Whitman speaks at RVCC luncheon on making a difference, education
By BRANDON LAUSCH
My Central Jersey (Home News Tribune and Courier News)
April 24, 2009

Christine Todd Whitman asked an audience Friday at Raritan Valley Community College to think about the friends in the room, the beautiful spring day and the fresh air outside.

On a day like Friday, the former New Jersey governor said, it may be hard to believe that evil still exists in the world and that genocidal horrors similar to those in the Holocaust have been repeated across the globe in areas such as Rwanda and Darfur.

“As lucky as we are to live here … to be protected as we are protected, we need to remind ourselves that we cannot stand back,” she said. “We must be involved.”

On a day when the community college hosted its annual Make A Difference Award luncheon — and celebrated the 10th anniversary of RVCC’s Holocaust and Genocide Resource Room and the Morris and Dorothy Hirsch Research Library of Holocaust and Genocide Studies — themes of rememberance, involvement and education were emphasized.

The program, sponsored by the Institute for Holocaust and Genocide Studies — a joint project between RVCC and the Jewish Federation of Somerset, Hunterdon and Warren counties — was held in the college’s Conference Center.

Organizers also said the event coincided with the completion of the annual three-day Learning Through Experience program. Workshops, which are attended by more than 3,000 middle- and high-school students and their teachers, feature Holocaust and genocide survivors, their rescuers and liberators.

RVCC yesterday also honored three local Holocaust survivors: Maud Dahme of Flemington, Tova Friedman of Highland Park and Ursula Pawel of Bedminster. In a statement, school officials said the Make A Difference Award “recognizes those who, through their actions, promote tolerance and understanding in the community and who embody the values of teaching tolerance and diversity.”

Friedman said at age 12 she turned down an offer by a doctor to remove a tattooed serial number she received during the Holocaust.

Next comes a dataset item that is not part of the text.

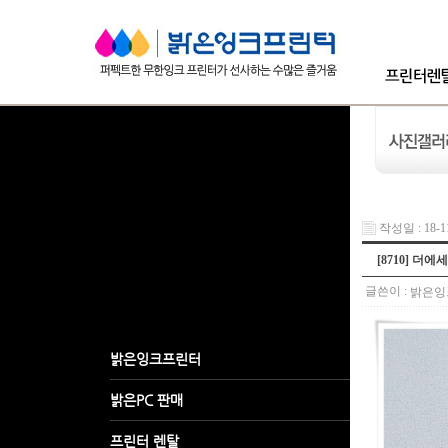
작성일 : 18-11
[8710] 더에
글쓴이 :
밝은잉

Although the doctor said removing the marking would make her experience “easier to forget,” Friedman said she wanted to keep the tattoo and sound the alarm on cruelty, hatred and prejudice.

“Do what you can in every possible way to make this world a little better than when you found it,” she said.

Dahme, a member of the New Jersey Commission on Holocaust Education, told those in attendance that there’s a lesson to be learned from a box of Crayons. Some are sharp, some are dull and others have weird names, she said. But “they all exist very nicely in the same box.”

The award program — which also recognized students in an art and writing competition based on “Rescue and Resistance During the Holocaust,” the title of the three-day workshop — featured the premier of the film “The Second Generation: Sharing Our Legacy.” The documentary was produced by Harry Hillard, an RVCC film professor, and directed by Peppy Margolis, the college’s director of cultural outreach.